İşte orta sınıf

 

TÜSİAD ve TOBB'un çağrıları, büyük bir sosyolojik değişimin yansımalarıdır: Girişimci orta sınıf artık siyaseten 'bağımsız' bir güç haline geliyor!
Türkiye eskiden asker-sivil bürokratların hükmettiği, köylü halkın boyun eğdiği bir toplum yapısına sahipti. 1950'lerde başlayan değişme, 1980'lerde Özal'ın piyasa ekonomisi ve dışa açılma reformlarıyla hızlandı...
Eskiden ya DP ve AP gibi iktidar partilerinin kanatları altında veya 28 Şubat'ta gördüğümüz gibi laik bürokrasinin güdümünde hareket eden orta sınıf kuruluşları, bugün bağımsız hareket etme gücüne ulaşmıştır! İşte siyasetteki gerilimin taraflarına "Herkes bir adım geri!" diyerek itidal çağrısı yapıyor!
Ne için, "istikrar" için!
Çünkü köylü için fuzuli, devrimci için lanetli bir kavram olan "istikrar", orta sınıf için hayati derecede önemlidir!
Ne diyorlar? 
Önce TÜSİAD'ın, dün de TOBB liderliğinde işçi, işveren ve ziraat kuruluşlarının yayımladığı bildiriler, Türkiye'deki sosyolojik gelişimin önemli belgelerinden biridir.

Ne diyorlar?
-  Anayasa'ya, temel anayasal değerlere vurgu yapıyorlar.

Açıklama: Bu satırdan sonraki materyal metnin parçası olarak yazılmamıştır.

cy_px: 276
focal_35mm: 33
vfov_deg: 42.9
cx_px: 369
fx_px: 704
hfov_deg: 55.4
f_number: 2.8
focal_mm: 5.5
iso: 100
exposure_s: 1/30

Çünkü ne devrimci ne de keyfi yönetimler orta sınıfa uygundur! Orta sınıf, istikrarın ancak hukuk devletiyle sağlanabileceğinin bilincindedir.
-  Herkes için demokrasi istiyorlar; parti kapatmayı, özgürlükleri kısıtlamayı yanlış buluyorlar. Çünkü orta sınıflar için liberal değerler önemlidir.

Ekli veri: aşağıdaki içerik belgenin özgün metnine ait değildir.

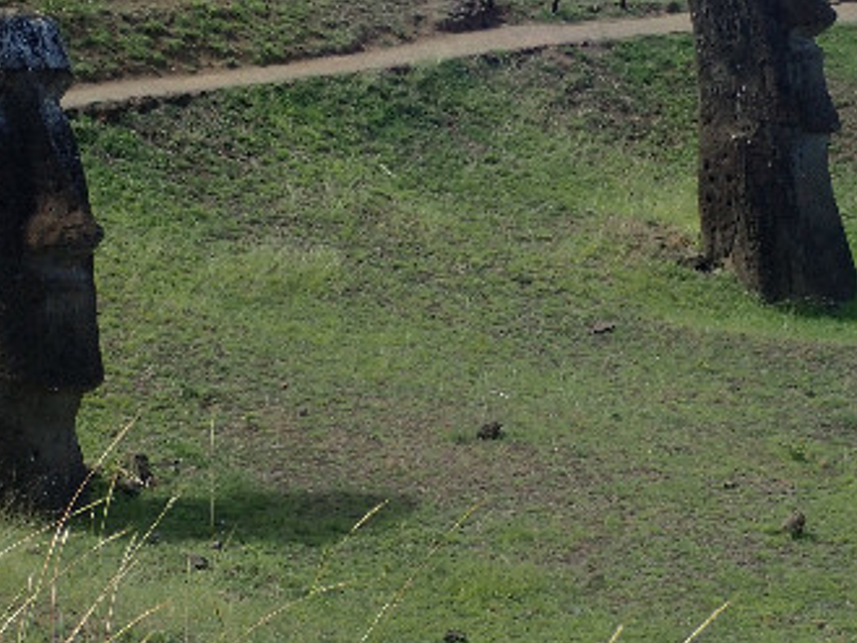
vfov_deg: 12.3
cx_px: 482
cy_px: 31
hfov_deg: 16.5
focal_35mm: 119
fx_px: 2947
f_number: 4.5
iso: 100
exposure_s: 1/250
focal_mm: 8.99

-  Kuvvetler ayrılığını vurguluyorlar, siyasete siyaset dışı müdahaleleri yanlış buluyorlar. Çünkü orta sınıflar için hukuki güven önemlidir.

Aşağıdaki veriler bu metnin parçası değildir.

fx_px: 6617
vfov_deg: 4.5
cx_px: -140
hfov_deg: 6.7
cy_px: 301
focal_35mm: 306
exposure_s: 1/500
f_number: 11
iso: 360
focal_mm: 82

-  Ekonomiye önem verilmesini, AB sürecinin hızlandırılmasını istiyorlar. Çünkü orta sınıfların temeli dışa açık piyasa ekonomisidir.
Dikkat ettiniz mi? Laiklik elden gidiyor falan demiyorlar. Hatta Baykal'ı sinirlendiren laflar ediyorlar. Ama AKP'yi de uyarıyorlar, toplumu germekten sakınmasını istiyorlar.
Çünkü şehirli orta sınıflar soyut felsefi inançlar için çarpışmayı "rasyonel" bulmaz. "İş"in gelişmesi için çoğulcu ama uzlaşmış, demokratik ama istikrarlı bir düzen isterler.

Böyle bir Türkiye'de
Sosyolog Huntington ilginç bir soru sorar: Sovyet imparatorluğuna karşı özgürlükçü kitle hareketleri niye Doğu Avrupa'da gelişti de başka Sovyet coğrafyalarında değil?
"Orta Asya Müslümandır, Rönesans'ı yaşamamıştır" falan gibi yakıştırmalar anlamsızdır. Temel sebep, "şehirli orta sınıflar"ın gelişmişlik derecesiyle ilgilidir. Hatta Bulgaristan ve Romanya ile öteki Doğu Avrupa ülkelerinde bile süreç bu sebeple farklı olmuştur. (Huntington, The Third Wawe, sf 66-68)
Demokrasi ve piyasa ekonomisi sayesinde, şehirli orta sınıfların ve dünyayla ilişkilerin bu düzeyde geliştiği bir Türkiye'de, "şeriat tehlikesi" paranoyadır. Türkiye'de darbe özlemlerinin de artık hiçbir şansı olamaz.
Bağımsız orta sınıflar güçlendikçe Türkiye'de liberal demokrasi ve milli bütünleşme daha da güçlenecektir.
Bu noktada, Cumhurbaşkanı Gül'ün "siyaseten tarafsız" olmasının önemini vurgulamalıyım. Demokratik siyasetin tabiatında çatışma vardır; bu belli bir dozu aştıktan sonra hem orta sınıf kuruluşlarının hem "tarafsız" Cumhurbaşkanı'nın sakinleştirici ve uzlaştırıcı rolü hayati önem kazanır. Sayın Gül'ün bu amaçla liderlerle görüşmesini çok olumlu buluyorum. Cumhurbaşkanı, "siyaseten tarafsız" kimliğini güçlendirdikçe güvenilirliği ve itibarı daha da artacaktır.